# DroidX specific use suggestions request: low power/gps tracking mode for backpacking



## TinCanFury (Oct 16, 2012)

Hello all!

I have a DroidX and am looking to have a setup that I can load onto it when I go backpacking to use for GPS tracking and for taking photos. As such, my only needs are battery life, optimum GPS service, and the camera to work. I currently use the Endomondo app for tracking. The phone will mostly just sit in my pocket, tracking progress and occasionally be used to take photos. Wifi/cell service won't be needed, however having cell service for an emergency call is required.

My idea would be that when I'm going to go backpacking I can backup my current normal setup, load my backpacking setup, then return to my normal setup at the end of my trip.

I'm looking for suggestions as to what ROM I should run to get the best battery life, have the "best" GPS service (as far as power usage and locking to satellites), and has a working camera.

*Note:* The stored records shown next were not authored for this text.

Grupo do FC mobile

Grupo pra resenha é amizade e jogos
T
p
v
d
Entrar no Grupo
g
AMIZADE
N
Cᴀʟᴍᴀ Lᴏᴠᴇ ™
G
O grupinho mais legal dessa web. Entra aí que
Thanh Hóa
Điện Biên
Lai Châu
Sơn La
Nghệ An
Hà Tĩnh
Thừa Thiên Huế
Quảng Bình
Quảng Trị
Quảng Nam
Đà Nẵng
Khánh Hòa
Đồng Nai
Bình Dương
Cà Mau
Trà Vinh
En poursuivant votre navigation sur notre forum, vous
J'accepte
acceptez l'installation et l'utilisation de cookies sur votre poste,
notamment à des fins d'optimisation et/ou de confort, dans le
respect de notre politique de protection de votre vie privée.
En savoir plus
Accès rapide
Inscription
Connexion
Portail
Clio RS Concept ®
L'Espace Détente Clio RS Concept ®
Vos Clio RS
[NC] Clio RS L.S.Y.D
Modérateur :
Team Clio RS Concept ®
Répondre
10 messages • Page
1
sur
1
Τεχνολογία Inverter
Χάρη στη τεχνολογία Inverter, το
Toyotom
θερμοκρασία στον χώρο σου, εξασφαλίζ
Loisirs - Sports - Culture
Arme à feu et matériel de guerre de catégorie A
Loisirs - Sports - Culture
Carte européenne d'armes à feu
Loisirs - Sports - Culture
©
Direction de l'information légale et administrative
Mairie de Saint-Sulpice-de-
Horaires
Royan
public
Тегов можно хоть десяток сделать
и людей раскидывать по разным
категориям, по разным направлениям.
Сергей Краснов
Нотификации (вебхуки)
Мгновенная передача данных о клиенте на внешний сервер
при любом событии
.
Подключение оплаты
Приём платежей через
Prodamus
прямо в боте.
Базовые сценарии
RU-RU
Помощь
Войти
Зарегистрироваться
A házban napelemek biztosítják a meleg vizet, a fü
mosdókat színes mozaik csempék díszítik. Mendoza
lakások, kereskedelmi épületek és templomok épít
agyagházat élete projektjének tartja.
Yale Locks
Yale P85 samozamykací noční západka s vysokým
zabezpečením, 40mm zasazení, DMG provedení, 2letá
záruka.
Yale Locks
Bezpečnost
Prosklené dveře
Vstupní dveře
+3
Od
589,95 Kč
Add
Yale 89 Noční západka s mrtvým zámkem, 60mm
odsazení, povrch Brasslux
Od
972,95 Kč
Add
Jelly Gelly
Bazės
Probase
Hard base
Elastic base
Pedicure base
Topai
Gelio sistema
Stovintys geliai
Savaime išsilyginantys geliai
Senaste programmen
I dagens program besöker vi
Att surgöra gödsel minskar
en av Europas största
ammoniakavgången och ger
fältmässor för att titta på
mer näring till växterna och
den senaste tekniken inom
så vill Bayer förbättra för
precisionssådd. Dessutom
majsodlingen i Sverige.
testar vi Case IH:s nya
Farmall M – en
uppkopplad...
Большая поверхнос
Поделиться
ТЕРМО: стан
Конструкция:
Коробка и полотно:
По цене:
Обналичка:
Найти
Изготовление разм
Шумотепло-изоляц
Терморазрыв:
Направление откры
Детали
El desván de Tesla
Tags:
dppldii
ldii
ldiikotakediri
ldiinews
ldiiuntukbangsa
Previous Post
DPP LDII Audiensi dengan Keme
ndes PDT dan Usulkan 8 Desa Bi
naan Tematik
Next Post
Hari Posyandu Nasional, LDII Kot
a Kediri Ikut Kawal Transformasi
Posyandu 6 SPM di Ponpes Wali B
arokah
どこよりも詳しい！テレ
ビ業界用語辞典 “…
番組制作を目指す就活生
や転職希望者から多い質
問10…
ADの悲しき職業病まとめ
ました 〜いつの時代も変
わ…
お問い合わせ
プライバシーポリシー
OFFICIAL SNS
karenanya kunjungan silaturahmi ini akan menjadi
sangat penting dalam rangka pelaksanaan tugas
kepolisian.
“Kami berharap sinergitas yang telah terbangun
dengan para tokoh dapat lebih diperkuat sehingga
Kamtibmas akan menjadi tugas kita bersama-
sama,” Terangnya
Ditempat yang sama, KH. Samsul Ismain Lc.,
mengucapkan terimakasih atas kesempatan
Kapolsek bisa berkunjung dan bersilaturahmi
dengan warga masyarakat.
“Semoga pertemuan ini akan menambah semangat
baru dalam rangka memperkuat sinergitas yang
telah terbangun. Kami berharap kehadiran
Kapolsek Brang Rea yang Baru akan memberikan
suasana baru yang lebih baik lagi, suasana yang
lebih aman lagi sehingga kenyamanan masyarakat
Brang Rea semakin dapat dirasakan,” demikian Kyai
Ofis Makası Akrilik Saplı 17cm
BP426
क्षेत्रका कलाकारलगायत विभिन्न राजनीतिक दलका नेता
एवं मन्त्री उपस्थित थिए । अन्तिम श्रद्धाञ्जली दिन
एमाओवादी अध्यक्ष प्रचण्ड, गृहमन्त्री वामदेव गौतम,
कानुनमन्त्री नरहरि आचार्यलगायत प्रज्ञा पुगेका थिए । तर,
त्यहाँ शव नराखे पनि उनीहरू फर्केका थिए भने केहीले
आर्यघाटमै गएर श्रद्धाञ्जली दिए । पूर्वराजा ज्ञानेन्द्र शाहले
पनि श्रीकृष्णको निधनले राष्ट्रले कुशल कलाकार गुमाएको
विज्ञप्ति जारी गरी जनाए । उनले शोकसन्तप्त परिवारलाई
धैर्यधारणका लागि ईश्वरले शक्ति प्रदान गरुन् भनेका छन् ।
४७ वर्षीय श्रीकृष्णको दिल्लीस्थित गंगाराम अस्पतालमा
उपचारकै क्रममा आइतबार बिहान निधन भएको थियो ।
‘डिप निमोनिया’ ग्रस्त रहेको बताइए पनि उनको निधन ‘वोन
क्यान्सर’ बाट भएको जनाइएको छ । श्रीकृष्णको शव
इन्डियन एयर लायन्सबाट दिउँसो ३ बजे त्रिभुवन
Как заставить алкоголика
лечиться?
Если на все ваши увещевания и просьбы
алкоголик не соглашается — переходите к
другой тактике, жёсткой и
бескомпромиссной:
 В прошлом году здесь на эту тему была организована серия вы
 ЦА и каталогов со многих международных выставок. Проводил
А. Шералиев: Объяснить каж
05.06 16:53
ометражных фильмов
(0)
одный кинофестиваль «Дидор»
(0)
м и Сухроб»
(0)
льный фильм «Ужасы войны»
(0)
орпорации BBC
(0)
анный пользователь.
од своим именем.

Also, any help in settings to further reduce power by disabling things I don't need, etc. are much appreciated. Even just links to previous threads others have found useful would be nice, there's a lot of info out there to go through and any help from those that have attempted similar things is helpful.

thanks!


----------



## Waffleninja (Sep 3, 2011)

Try a blur rom, like VXL, Liberty, or VorteX. That will give you what you're looking for


----------